Je doet voldoende kennis en vaardigheden op om op een inspirerende wijze les te geven over de Nederlandstalige literatuur. Natuurlijk ga je in deze module ook veel lezen.
Literatuurgeschiedenis
We maken een wandeling door de verschillende periodes van de literatuurgeschiedenis Bij alle periodes worden (delen van) teksten gelezen en geanalyseerd.
De volgende onderwerpen komen aan bod:
Verlichting 1731-1820 Romantiek 1820-1840 Realisme 1840-1880 Moderne letterkunde 1880-1916 Moderne letterkunde 1916-1940 Moderne letterkunde 1940-1970 Moderne letterkunde 1970-1990 Literatuur in context
Bekwaam in literatuur en fictie
Deze module bouwt verder op de kennis die je hebt opgedaan in de module Literatuur en fictie.
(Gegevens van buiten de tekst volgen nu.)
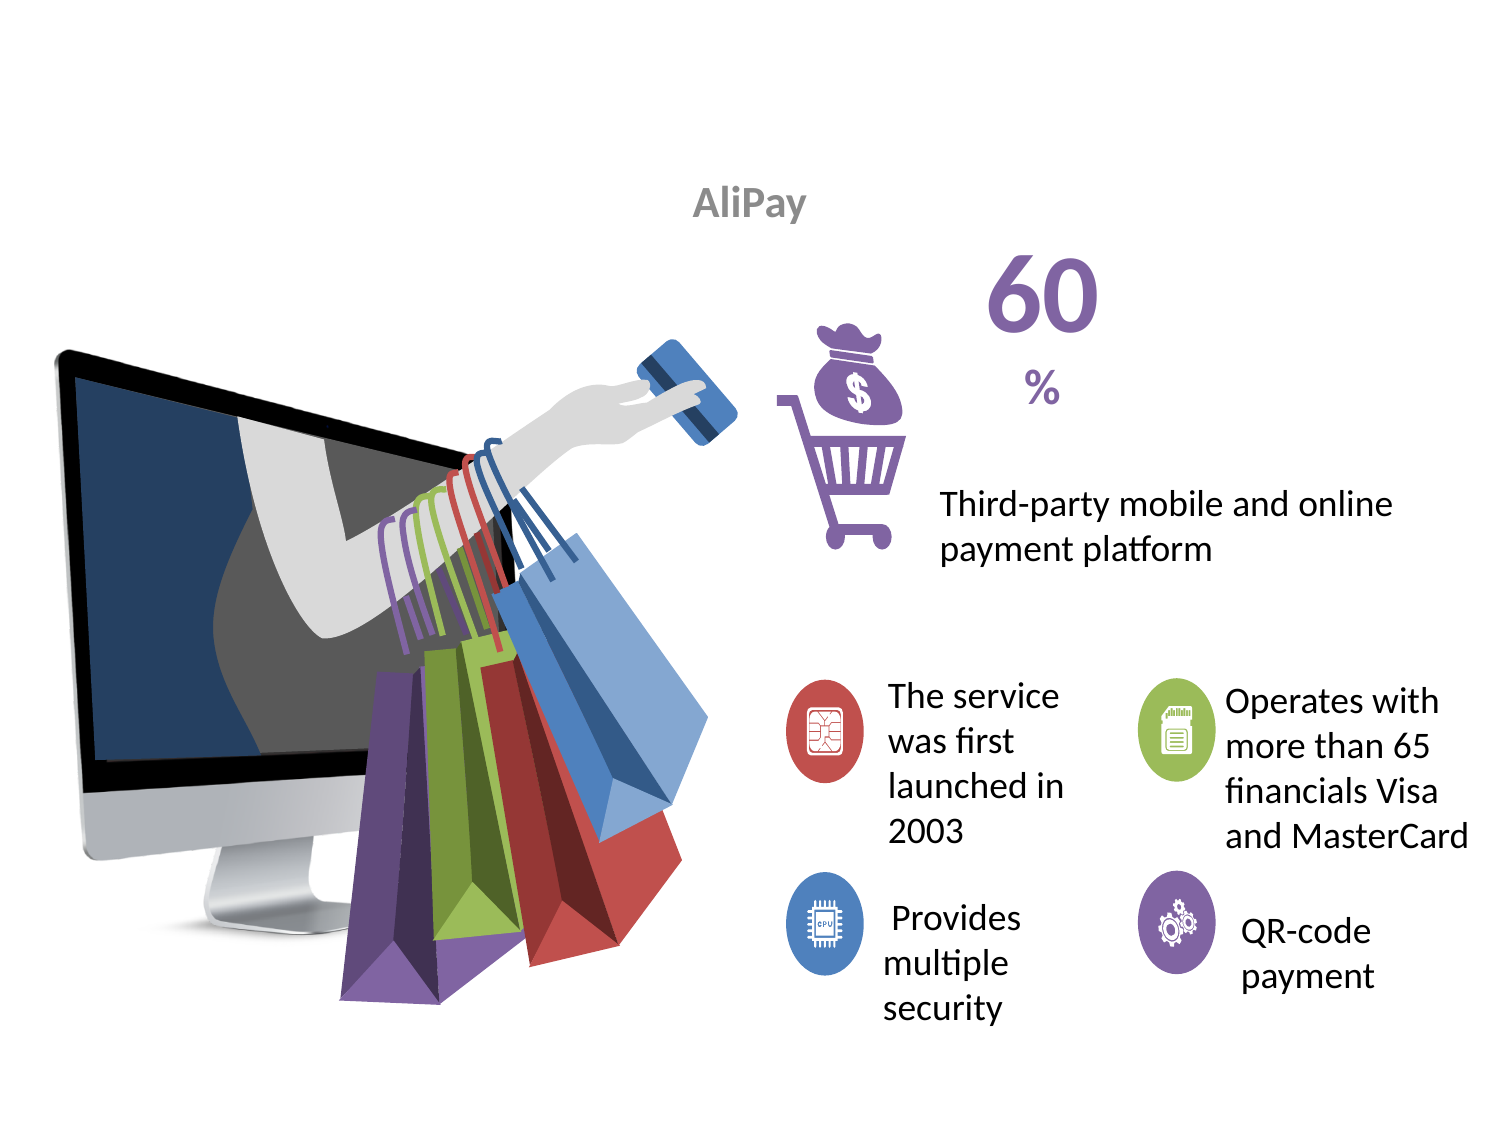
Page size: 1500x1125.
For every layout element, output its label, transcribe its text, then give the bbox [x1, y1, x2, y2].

text_box [803, 703, 847, 759]
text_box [357, 440, 577, 649]
text_box Operates with more than 65 financials Visa and MasterCard [1210, 668, 1497, 864]
text_box [1134, 867, 1220, 978]
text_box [634, 365, 740, 420]
text_box [1154, 895, 1201, 951]
text_box [1138, 674, 1210, 786]
text_box 60% [962, 212, 1123, 422]
text_box QR-code payment [1225, 898, 1500, 1004]
text_box Provides multiple security [868, 886, 1088, 1036]
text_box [956, 424, 1425, 510]
picture [53, 349, 527, 947]
text_box [803, 896, 847, 952]
text_box [782, 676, 867, 787]
subtitle AliPay [0, 164, 1500, 234]
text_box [301, 532, 709, 1027]
text_box [1157, 702, 1196, 758]
text_box [533, 379, 649, 449]
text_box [871, 642, 1106, 730]
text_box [776, 314, 907, 550]
text_box [782, 868, 868, 980]
text_box The service was first launched in 2003 [873, 664, 1138, 859]
text_box Third-party mobile and online payment platform [924, 471, 1458, 576]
Er is o.a. aandacht voor literatuurgeschiedenis, literatuur/fictie en het lezen van literaire/fictionele teksten. Uiteraard lees je ook hier de nodige werken om je kennis te vergroten. Zo lees je voor deze module tien boeken uit de jeugdliteratuur, tien boeken voor jongvolwassenen en tien boeken naar eigen keuze.